▸ **REQUIREMENT**: Each line of data below must be printed exactly as written, with any pictures removed.

===== SUPPLIED MATERIAL =====

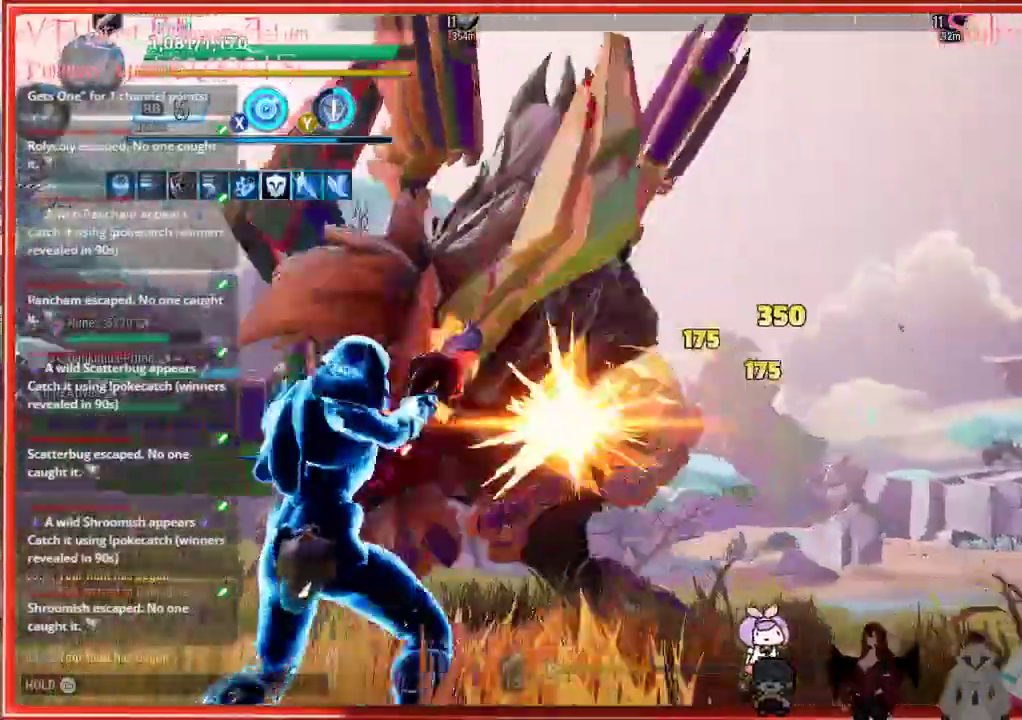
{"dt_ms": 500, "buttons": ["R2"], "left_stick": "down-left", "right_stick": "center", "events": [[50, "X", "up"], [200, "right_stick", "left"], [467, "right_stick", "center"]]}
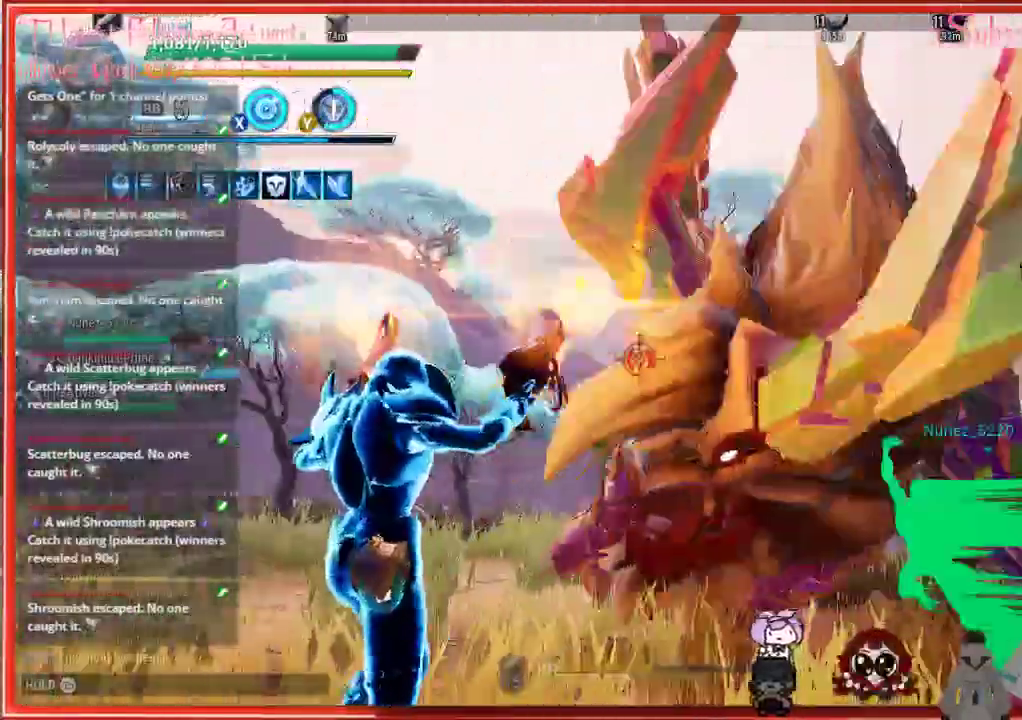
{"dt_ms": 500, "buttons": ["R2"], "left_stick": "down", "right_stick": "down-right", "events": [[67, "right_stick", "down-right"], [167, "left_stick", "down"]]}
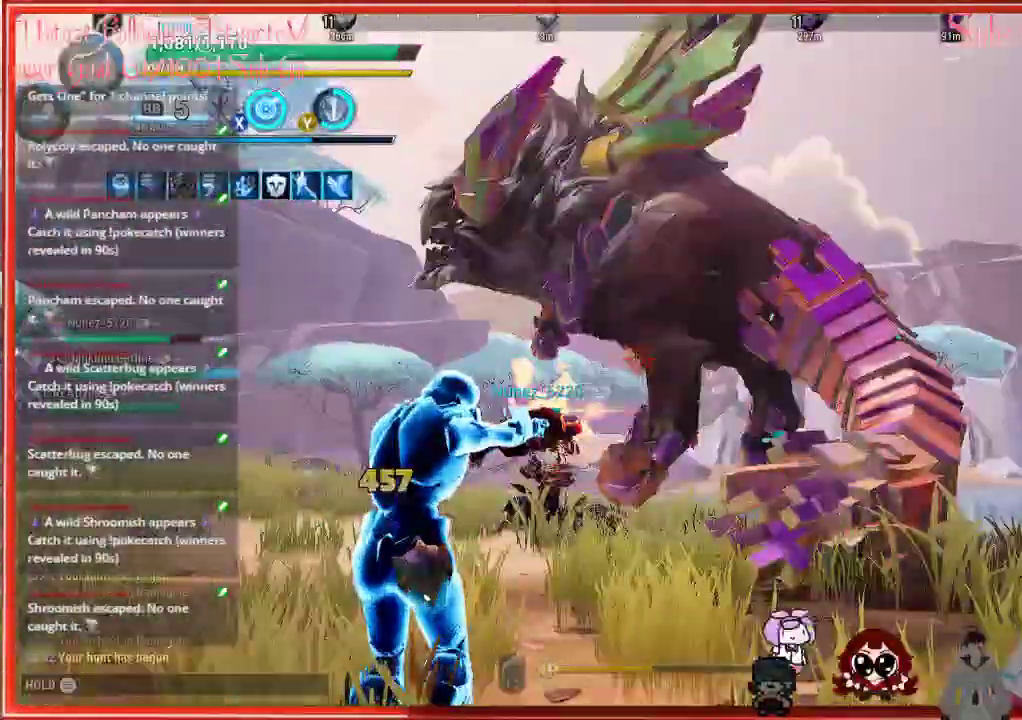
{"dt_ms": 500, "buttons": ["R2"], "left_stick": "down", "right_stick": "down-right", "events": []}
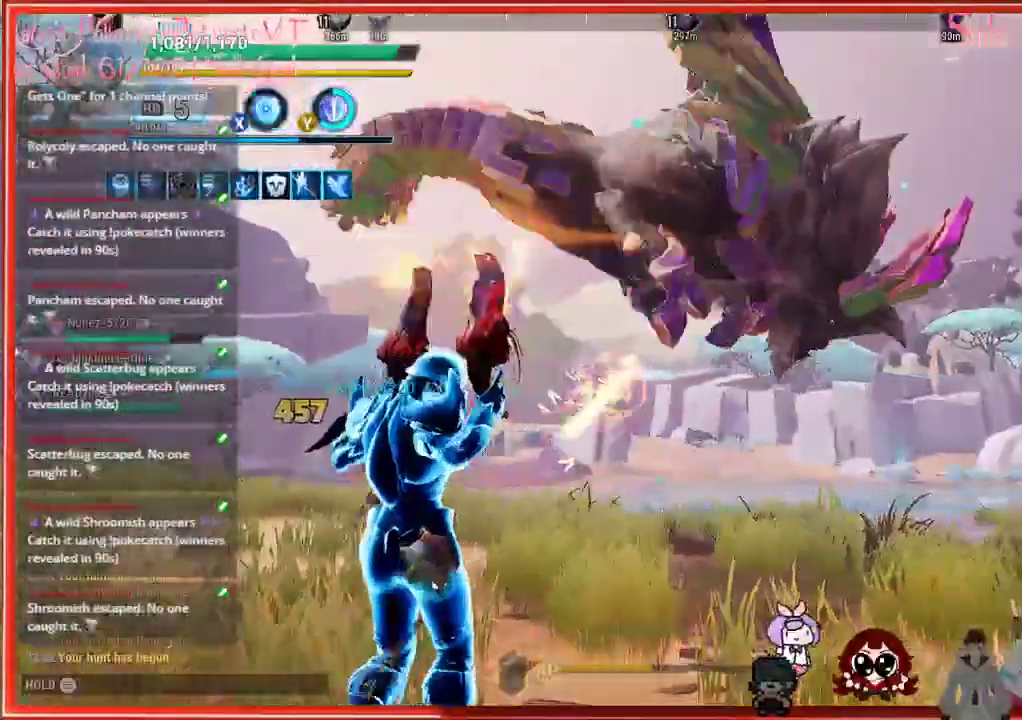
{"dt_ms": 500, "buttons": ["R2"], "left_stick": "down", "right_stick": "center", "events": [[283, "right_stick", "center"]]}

=====

▸ **OUTPUT BELOW**:
{"dt_ms": 500, "buttons": ["R2"], "left_stick": "down-left", "right_stick": "center", "events": [[50, "X", "up"], [200, "right_stick", "left"], [467, "right_stick", "center"]]}
{"dt_ms": 500, "buttons": ["R2"], "left_stick": "down", "right_stick": "down-right", "events": [[67, "right_stick", "down-right"], [167, "left_stick", "down"]]}
{"dt_ms": 500, "buttons": ["R2"], "left_stick": "down", "right_stick": "down-right", "events": []}
{"dt_ms": 500, "buttons": ["R2"], "left_stick": "down", "right_stick": "center", "events": [[283, "right_stick", "center"]]}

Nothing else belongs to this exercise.